Asian spot liquefied natural gas (LNG) prices were flat this week, as ample supplies and soft demand kept a lid on gains.
The average LNG price for December delivery into northeast Asia held at $11.10 per million British thermal units (mmBtu), industry sources estimated.
"Northeast Asian spot demand has been weak, with ample inventories and forecasts not too far deviated from seasonal averages," said Martin Senior, head of LNG pricing at Argus, adding that freight rates had gained this week.
"Spot charter rates have continued to rise, which has been the primary driver behind a wider spread between Asian and European prices, with Asian prices having to hold a larger premium to continue attracting the same flows," he said.

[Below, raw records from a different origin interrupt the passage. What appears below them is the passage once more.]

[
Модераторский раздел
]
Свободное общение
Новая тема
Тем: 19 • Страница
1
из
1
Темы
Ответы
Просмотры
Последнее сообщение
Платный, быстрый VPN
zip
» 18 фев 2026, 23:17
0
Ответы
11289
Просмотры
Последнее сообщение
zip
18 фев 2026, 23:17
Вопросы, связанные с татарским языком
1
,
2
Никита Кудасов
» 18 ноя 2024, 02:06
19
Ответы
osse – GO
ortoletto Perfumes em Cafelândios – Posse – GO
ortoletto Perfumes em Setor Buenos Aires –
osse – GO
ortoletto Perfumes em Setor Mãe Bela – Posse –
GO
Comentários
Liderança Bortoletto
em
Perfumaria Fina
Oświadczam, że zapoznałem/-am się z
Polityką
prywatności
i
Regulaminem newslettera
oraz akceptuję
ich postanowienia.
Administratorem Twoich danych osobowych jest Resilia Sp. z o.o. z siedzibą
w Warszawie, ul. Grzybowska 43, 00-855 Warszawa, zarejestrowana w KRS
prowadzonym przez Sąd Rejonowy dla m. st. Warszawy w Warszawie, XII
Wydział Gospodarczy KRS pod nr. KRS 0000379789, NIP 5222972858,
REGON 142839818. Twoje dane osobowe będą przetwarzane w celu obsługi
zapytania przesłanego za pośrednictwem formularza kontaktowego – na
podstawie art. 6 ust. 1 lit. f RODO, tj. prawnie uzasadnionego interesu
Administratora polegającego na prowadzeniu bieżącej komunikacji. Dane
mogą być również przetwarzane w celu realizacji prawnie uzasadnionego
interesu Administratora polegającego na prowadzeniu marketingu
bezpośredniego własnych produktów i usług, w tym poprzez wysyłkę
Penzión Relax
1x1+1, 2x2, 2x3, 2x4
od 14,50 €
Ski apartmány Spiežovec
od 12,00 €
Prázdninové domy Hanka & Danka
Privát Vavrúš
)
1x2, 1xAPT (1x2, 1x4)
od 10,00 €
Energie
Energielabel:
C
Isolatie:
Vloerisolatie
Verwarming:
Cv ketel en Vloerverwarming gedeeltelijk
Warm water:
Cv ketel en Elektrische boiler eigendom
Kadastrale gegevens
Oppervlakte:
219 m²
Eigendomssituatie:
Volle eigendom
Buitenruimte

Tightness in the freight market, however, is limited to the near-term, added Senior, with forward charter rates in January less than half current spot prices.
The market is also well supplied for the time being, with cyclical heating demand in top importer China yet to emerge and marginal demand being soaked up by pipeline flows, said Toby Copson, managing partner at Davenport Energy Partners.
In Europe, SP Global Commodity Insights assessed its daily Northwest Europe LNG Marker price benchmark for cargoes delivered in December on an ex-ship basis at $10.138/mmBtu on November 6, a $0.54/mmBtu discount to the December price at the Dutch TTF hub, with prices rangebound through the week on healthy supplies, comfortable storage levels and muted demand.
Argus assessed the price at $10.17/mmBtu, while Spark Commodities assessed it at $10.129/mmBtu.
"Gas inventories in Europe have remained around 83 per cent, as gas demand is still weak due to weather conditions, but LNG imports have remained high," said Siamak Adibi, director for gas and LNG supply analytics at consultancy FGE.
Independent gas analyst Seb Kennedy said that hedge funds were now shorting TTF futures hard, as bearish pressure builds on benchmark EU gas futures.
On the supply side, US LNG loadings have reached new records while new projects are ramping up smoothly, said FGE’s Siamak, referring to projects like the recent start-up of Train 2 of LNG Canada and Golden Pass in Texas early next year.
Meanwhile, the US front-month arbitrage to Northeast Asia via the Cape of Good Hope remains just closed this week and pointing to Europe instead of Asia, but the arbitrage via Panama remains open, said Spark Commodities analyst Qasim Afghan.
In LNG freight, rates in the Atlantic rose to a new year-to-date high of $68,000/day, while Pacific rates gained to $44,500/day, also a year-to-date high, he added.